# Ants?



## Swipht (Apr 8, 2012)

Seems like they set up a colony in my Ghost terrarium. . . Whats the best route to get rid of these pests?


----------



## CoolMantid (Apr 8, 2012)

Maybe find the Queen and kill her. Or just remove the ghosts and clean the container entirely (Remove substrate, plants etc and rinse, NO SOAP)


----------



## angelofdeathzz (Apr 8, 2012)

Give them nutria sweet(aspartame, artificial sugar) it's supposed to kill ant's, so I read? Won't hurt the mantis to try...


----------



## Rick (Apr 9, 2012)

Hertarem45 said:


> Maybe find the Queen and kill her. Or just remove the ghosts and clean the container entirely (Remove substrate, plants etc and rinse, NO SOAP)


Clean and disinfect the enclosure. And soap is fine. Not sure why you're saying it isn't. As with any cleaner, make sure to rinse good. And to prevent more ants take a look at your housekeeping procedures. There has to be something the ants are after.


----------



## Psychobunny (Apr 9, 2012)

I had a small ant prob as well.

They were after the food in the blue bottle fly containers.

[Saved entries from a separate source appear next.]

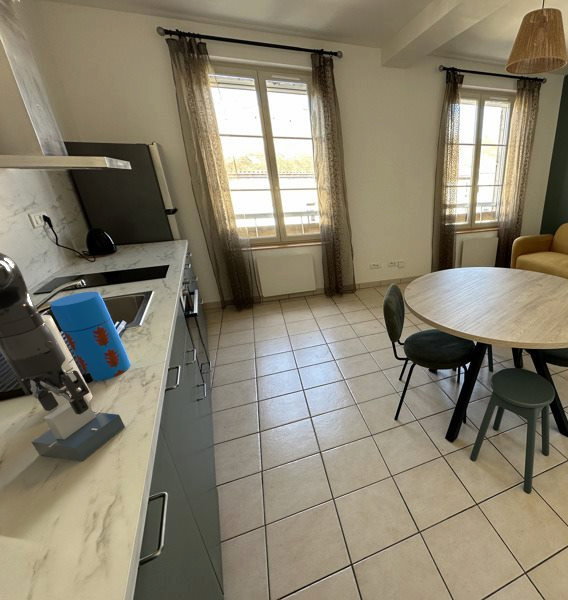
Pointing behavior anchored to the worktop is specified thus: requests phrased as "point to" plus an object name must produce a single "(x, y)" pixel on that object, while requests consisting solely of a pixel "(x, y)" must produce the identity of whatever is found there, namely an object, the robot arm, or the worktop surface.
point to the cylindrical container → (69, 362)
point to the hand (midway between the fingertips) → (67, 410)
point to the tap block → (80, 438)
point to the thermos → (91, 334)
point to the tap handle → (68, 420)
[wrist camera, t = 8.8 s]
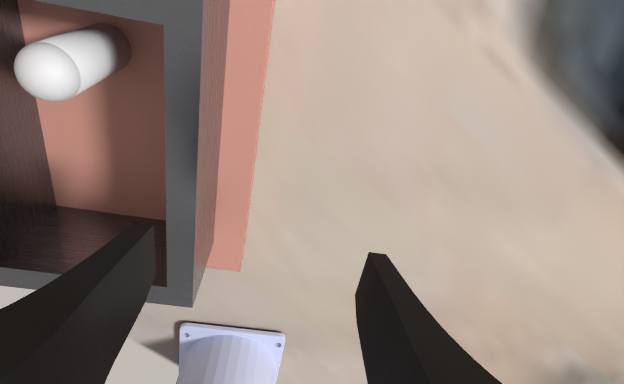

I simply put dubble sidded tape all around the containers.

Problem solved!!


----------



## Swipht (Apr 9, 2012)

I think they liked the cricket food. . . What if I put the soil in the oven?


----------



## Rick (Apr 10, 2012)

Remove or cut off access to whatever it is the ants are after.


----------



## Kansant86 (May 15, 2012)

An aspirator will work well to remove the ants. There could be a few reasons you are having this issue.

A) Food source

B)Moisture

C)Heat

Removing the queen probably isn't going to benefit you much because the ants that are in your house, probably small and also odorous, will most likely have a multiple queen colony. There could be anywhere from 1-30+ queens depending on the extent of your problem.


----------



## MandellaMandy123 (Jun 30, 2012)

Try surrounding container with cinnamon or baby powder


----------